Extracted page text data
────────────────────────────────────────
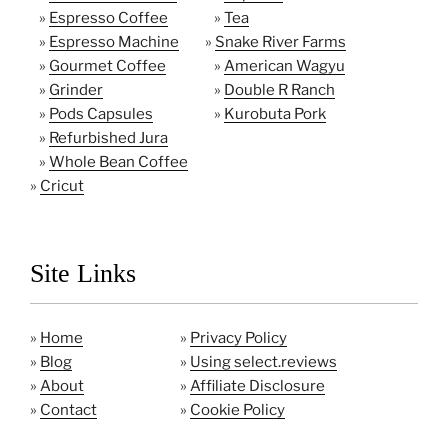
»
Espresso Coffee
»
Tea
»
Espresso Machine
»
Snake River Farms
»
Gourmet Coffee
»
American Wagyu
»
Grinder
»
Double R Ranch
»
Pods Capsules
»
Kurobuta Pork
»
Refurbished Jura
»
Whole Bean Coffee
»
Cricut
Site Links
»
Home
»
Privacy Policy
»
Blog
»
Using select.reviews
»
About
»
Affiliate Disclosure
»
Contact
»
Cookie Policy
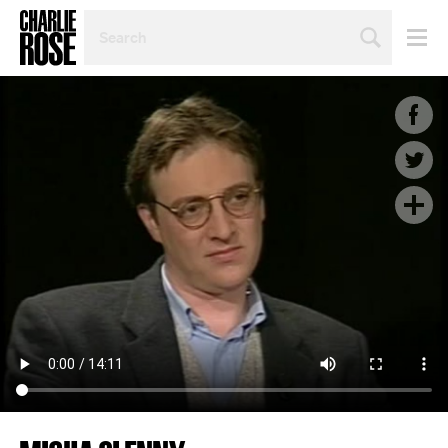
SEARCH
BY
PERSON,
TOPIC
OR
YEAR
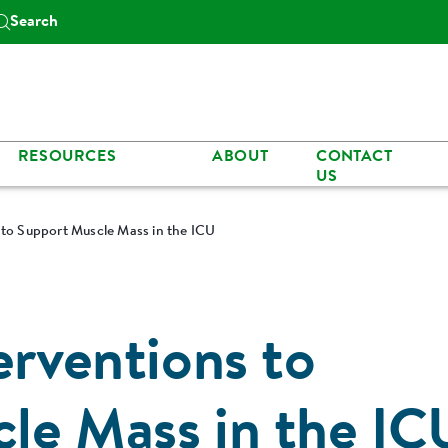
Search
RESOURCES
ABOUT
CONTACT
US
 to Support Muscle Mass in the ICU
erventions to
le Mass in the IC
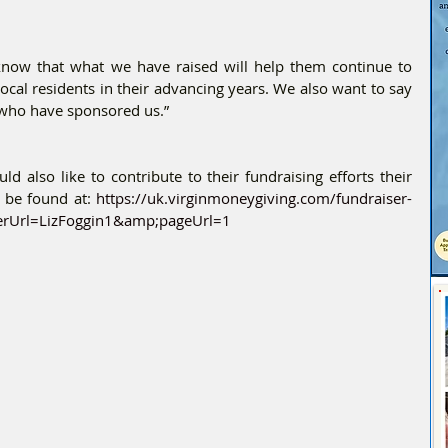
know that what we have raised will help them continue to 
local residents in their advancing years. We also want to say 
e who have sponsored us.”
d also like to contribute to their fundraising efforts their 
 be found at: 
https://uk.virginmoneygiving.com/fundraiser-
erUrl=LizFoggin1&amp;pageUrl=1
────────────────────────────────────────
(PROBLEM TO SOLVE): Starting from the records above, copy each line where the string "also" is found.

(RESPONSE):
local residents in their advancing years. We also want to say 
d also like to contribute to their fundraising efforts their 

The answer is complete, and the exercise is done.